Michael Breidenbruecker of RJDJ, the studio behind the sound-based augmented reality game Dimensions explains how augmented reality uses real life to create a different immersive gaming experience that he calls “personal gaming.”

This should totally be a companion to your real life," he adds. "Most games are designed so that they need your full attention -- you either interact or you don't, but when you interact, you're in that world. What we tried to do is make it work in parallel to whatever you do, to your life, really. You just put it in your pocket, and everything around you is enhanced.

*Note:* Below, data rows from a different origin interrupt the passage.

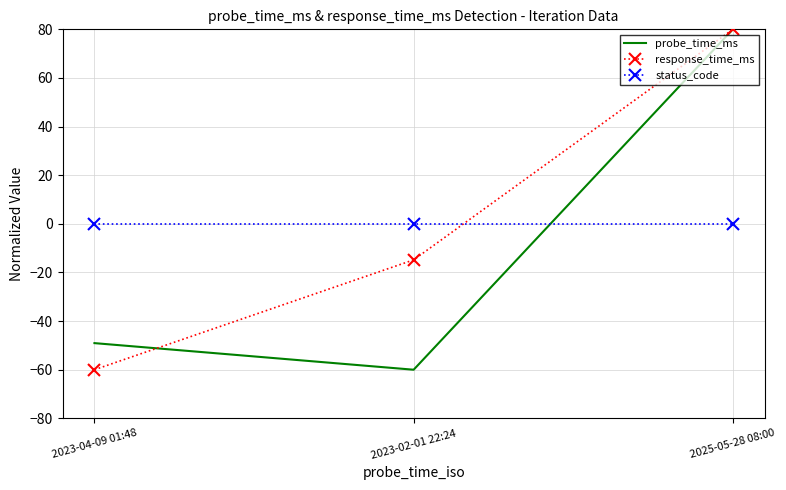

Reading right to left, extract all data points from this chart.

probe_time_ms: 2025-05-28 08:00=80.0	2023-02-01 22:24=-60.0	2023-04-09 01:48=-49.1
response_time_ms: 2025-05-28 08:00=80.0	2023-02-01 22:24=-14.8	2023-04-09 01:48=-60.0
status_code: 2025-05-28 08:00=0.0	2023-02-01 22:24=0.0	2023-04-09 01:48=0.0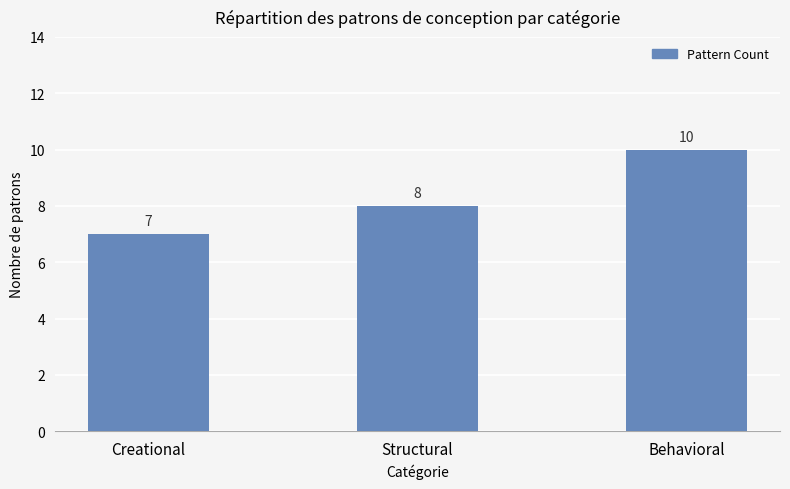

Where is the data nearest to the value 8?

Structural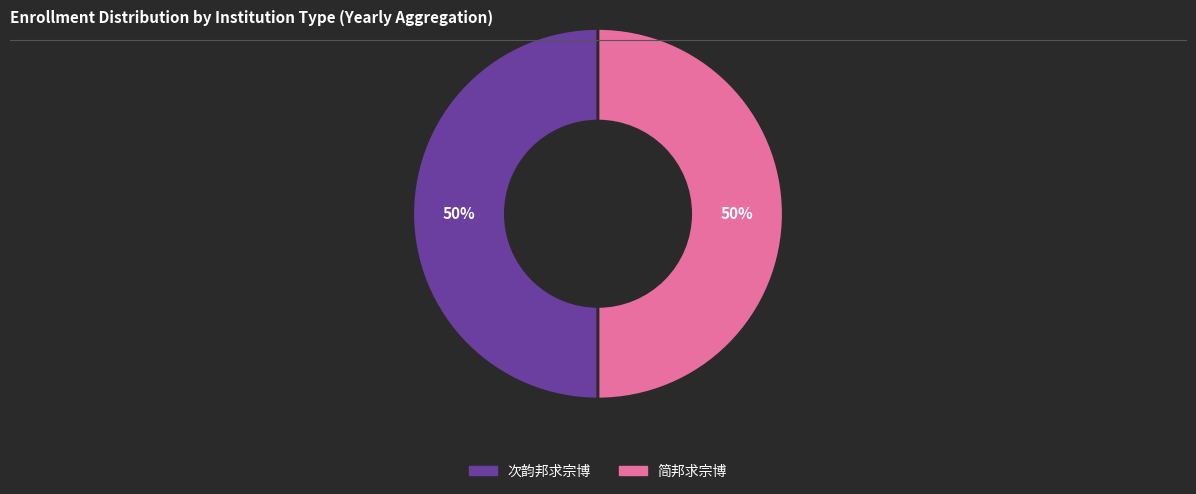

Do 简邦求宗博 and 次韵邦求宗博 together represent more than half of the pie?

Yes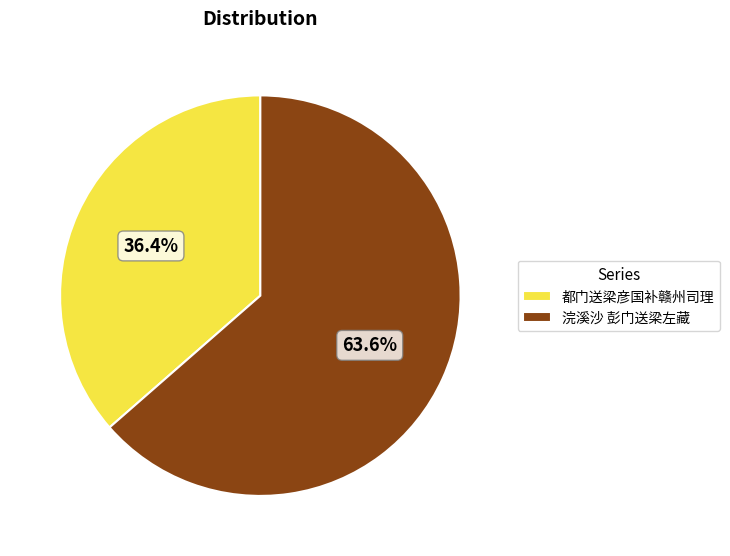

Does any single category account for the majority?

Yes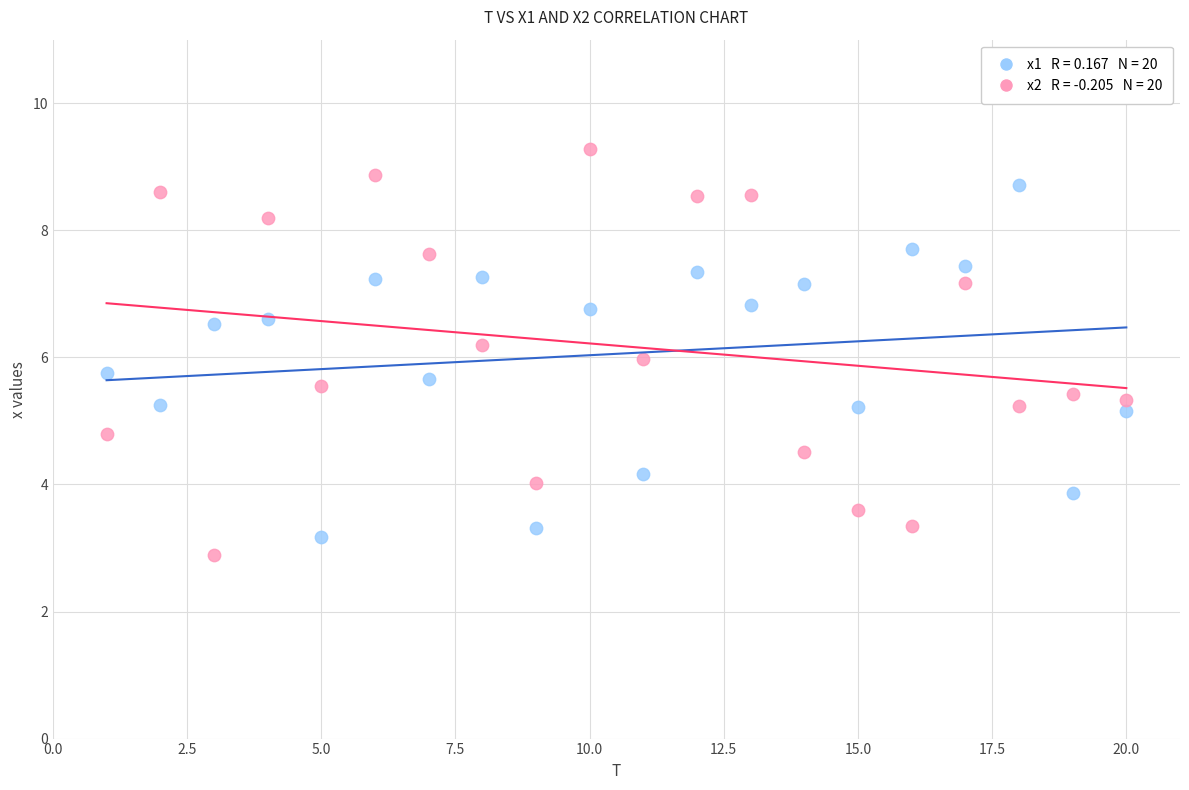

Across all data points, what is the range of Y values (max minus min)?

6.4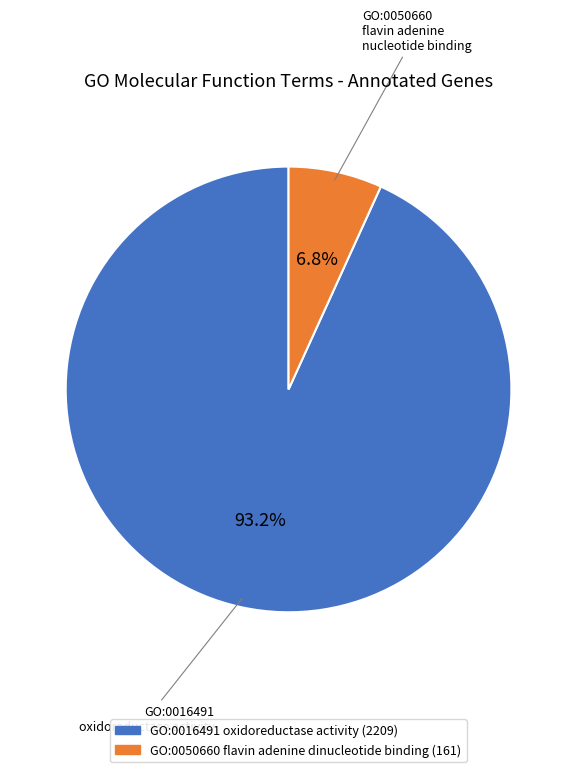

Which slice is the largest?

GO:0016491 oxidoreductase activity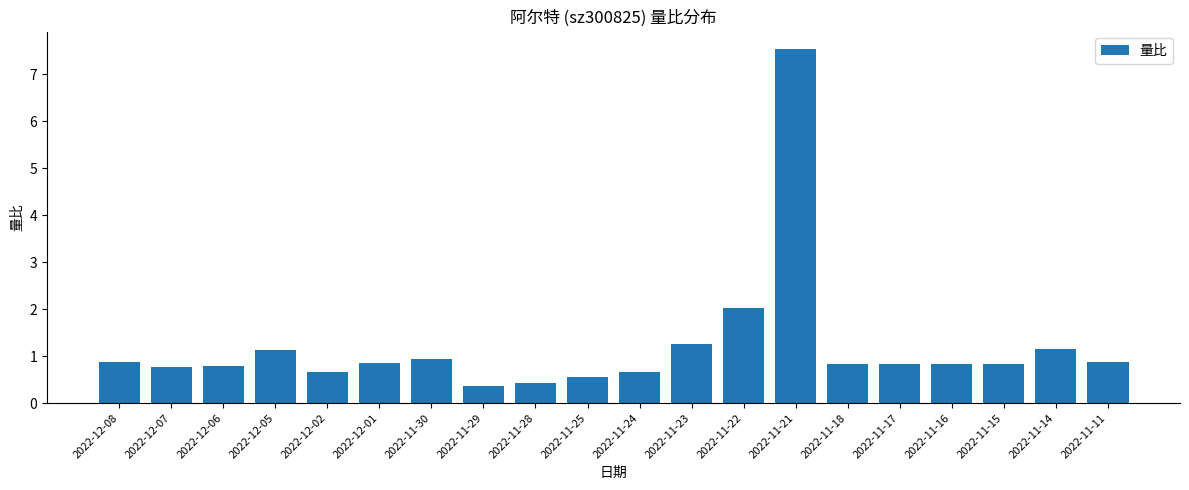

Where is the data nearest to the value 3?

2022-11-22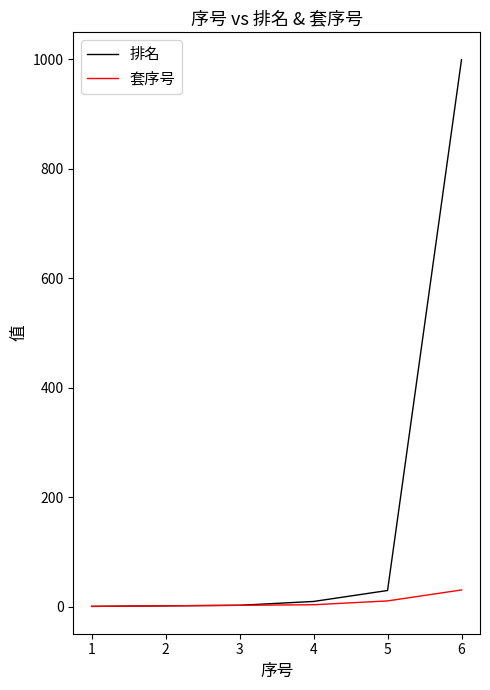

Which series has the largest range (max minus min)?

排名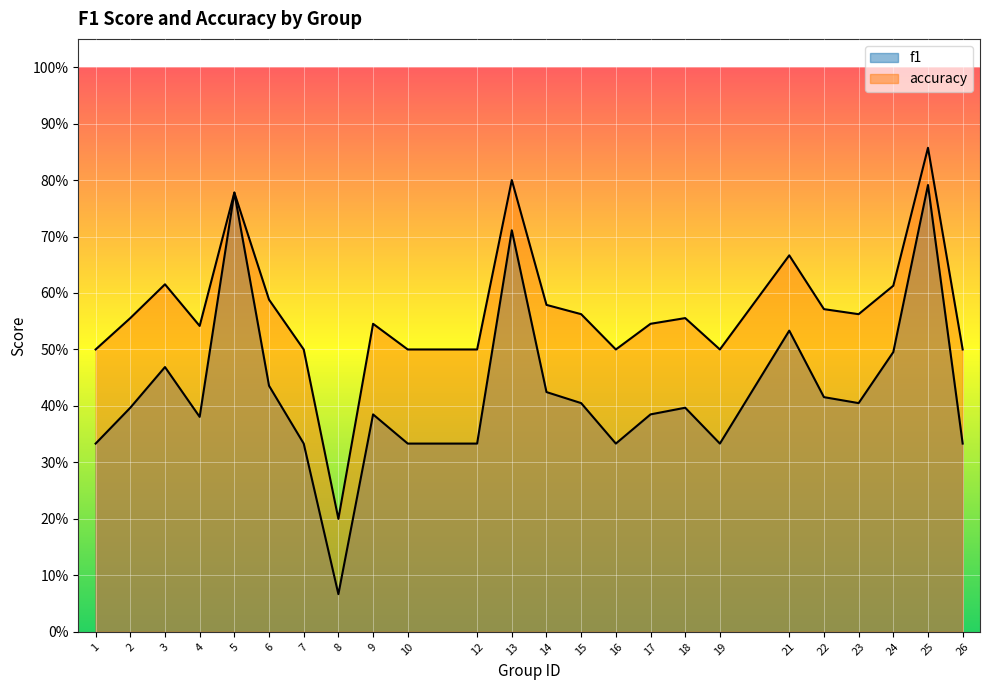

Reading left to right, transcribe all the data shown in this chart.

f1: 0.3	0.4	0.5	0.4	0.8	0.4	0.3	0.1	0.4	0.3	0.3	0.7	0.4	0.4	0.3	0.4	0.4	0.3	0.5	0.4	0.4	0.5	0.8	0.3
accuracy: 0.5	0.6	0.6	0.5	0.8	0.6	0.5	0.2	0.5	0.5	0.5	0.8	0.6	0.6	0.5	0.5	0.6	0.5	0.7	0.6	0.6	0.6	0.9	0.5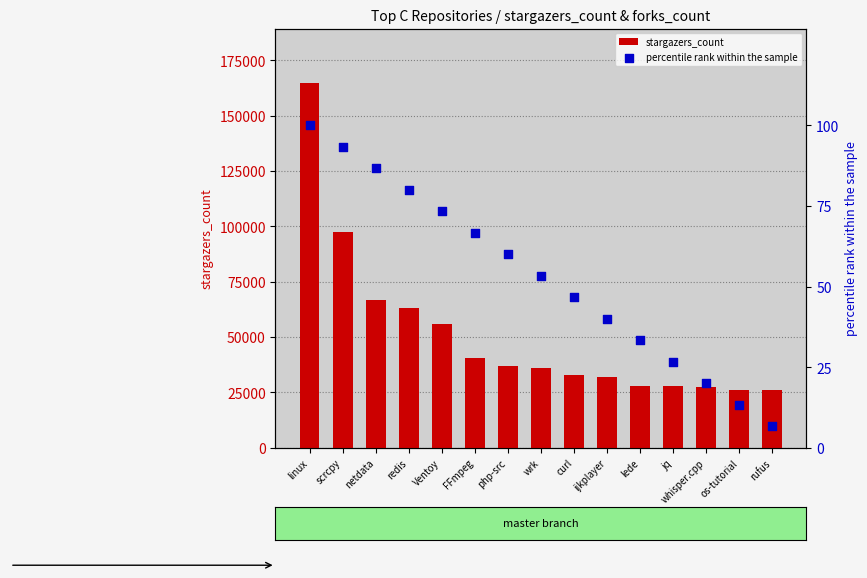

Which series has the largest total across all categories?

stargazers_count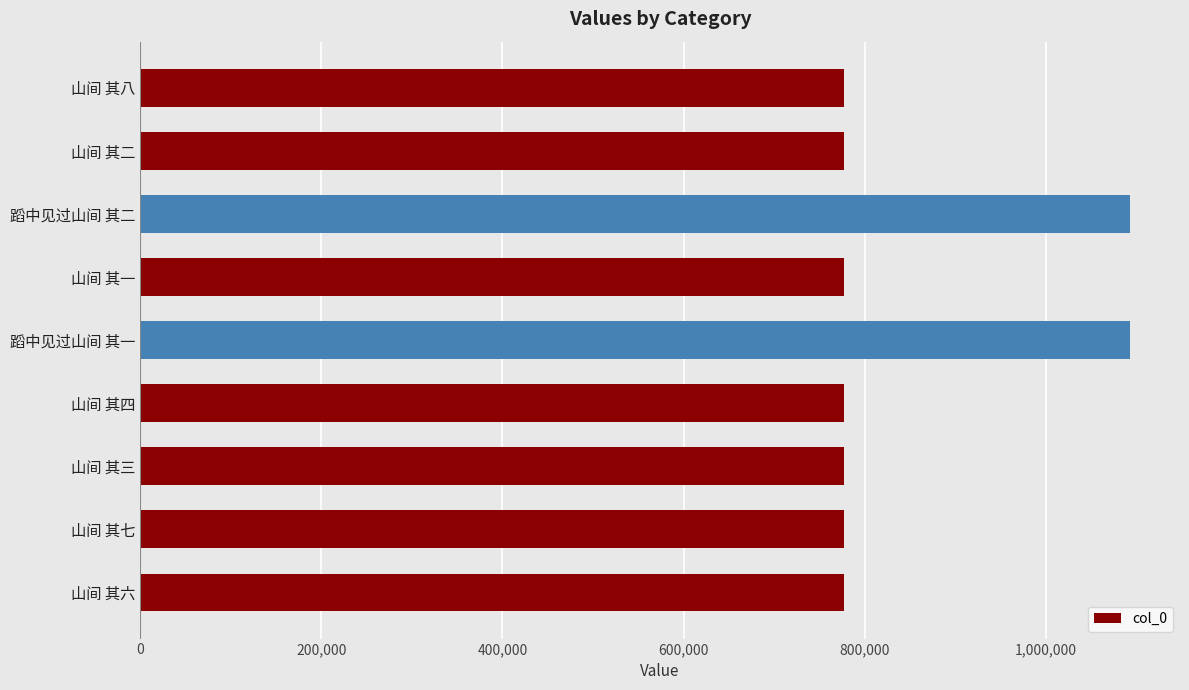

Does the chart contain stacked bars?

No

Games that don’t require the player’s “full attention” aren’t new; interruptibility is the bread and butter of the casual game market. However, the idea that this might actually make the experience more immersive is interesting.

Historically, two schools of gaming (and really, digital narrative as a whole) have emerged: one which embraces immersion (console gaming, board games, CAVE installations, the novel), and one which embraces interruptibility and integration (Words With Friends, Angry Birds, serial fiction, blogs). In the past, the two have seemed to be at odds. Even ARGs, which require real-world interaction, are played through the lens of the game environment, and the very idea of “alternate reality” suggests escapism. They require one’s “full attention” to achieve their immersive effect.

What, then, does it mean to be immersive if the aim is not to be carried into a trance? Is the future of gaming—without venturing into gamification—that I might be immersed in a game while buying milk and stopping by the post office?